Lomonaco takes the elevator upstairs and quickly reviews the menu hung by the door before heading inside. “I’m just checking for accuracy,” he says.
1 p.m. The Fun Part
Calls of “Hello, chef!” welcome Lomonaco as he strolls through the warm-toned space filled with colorful art and enters the kitchen. “In all the years, this is the first kitchen that was built for me,” he says. “I’ve always wanted to have an open kitchen.”
He drops off his things in the back office, then gets to work on the line. It’s where you’ll usually find him during service. He hops from station to station, checking everything from an avocado’s ripeness to ensuring the basil is being added to the tomato sauce at the right time.
“I think my most favorite times are when I’m in the kitchen,” Lomonaco says. “I love to cook, and when I get the chance to cook, I do. The food is the fun part.” And Lomonaco is meticulously involved in the fun part. “I taste everything,” he says, grabbing a piece of bacon from a pan before inspecting a container of pickles. “I like full sours, so I was just making sure.”
Meat purveyor Pat LaFrieda even makes a special burger blend exclusively for Lomonaco’s restaurants—and that’s a hard rule. “When we first opened [Hudson Yards Grill], they wouldn’t sell it to us here,” the chef laughs. “The guys in the warehouse didn’t realize it was me.”
3 p.m. Inspiration for a New Dish
Following a 2:00 p.m. meeting with his accountant to review budgets for the next few months, Lomonaco resumes service in the kitchen, sometimes emerging to greet guests at their tables. The ritual is just as important here, where’s he’s meeting new people, as it is at Porter House, where he’s more often welcoming familiar faces. “[It’s] not only to cook for them what we think they want to eat or how they want to eat it, but to help them have a good experience,” he says.
At one point, a woman shares that she’d love a grilled cheese with bacon, and Lomonaco instantly decides to add one to the menu. Everything he does in the restaurant, he does with a big smile, and he happily shares the secret to his unwavering passion and energy.
“What do I say to you every day?” he asks chef de cuisine Brian Mottola as he passes by. “A lot,” Mottola cracks.

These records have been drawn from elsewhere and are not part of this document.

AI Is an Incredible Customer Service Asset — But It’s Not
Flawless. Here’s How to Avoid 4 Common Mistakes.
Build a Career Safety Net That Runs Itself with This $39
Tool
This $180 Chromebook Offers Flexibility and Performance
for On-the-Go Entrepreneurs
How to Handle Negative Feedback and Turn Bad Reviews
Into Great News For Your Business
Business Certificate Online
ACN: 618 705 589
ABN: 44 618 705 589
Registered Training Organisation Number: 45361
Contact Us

“No, but what is the one thing?”
“You’ve gotta have fun.”
5 p.m. Wrapping Up and Winding Down
Once lunch service slows, Lomonaco returns to Porter House for the dinner shift. Here, he’s mostly interested in overseeing the final dishes, occasionally adding garnishes and cleaning plates, nudging his team. “Even though they make the same dishes day in and day out, there’s always a little coaching,” he says. “It’s just part of the process.”
Lomonaco heads home around 9 p.m. Sometimes he’ll have a glass of wine or go out with friends after work, but usually not on weeknights; he needs the time to recharge. “I’ve been working 35 years for this,” he says. “But every day is a fresh start. You’ve got to do it every day.”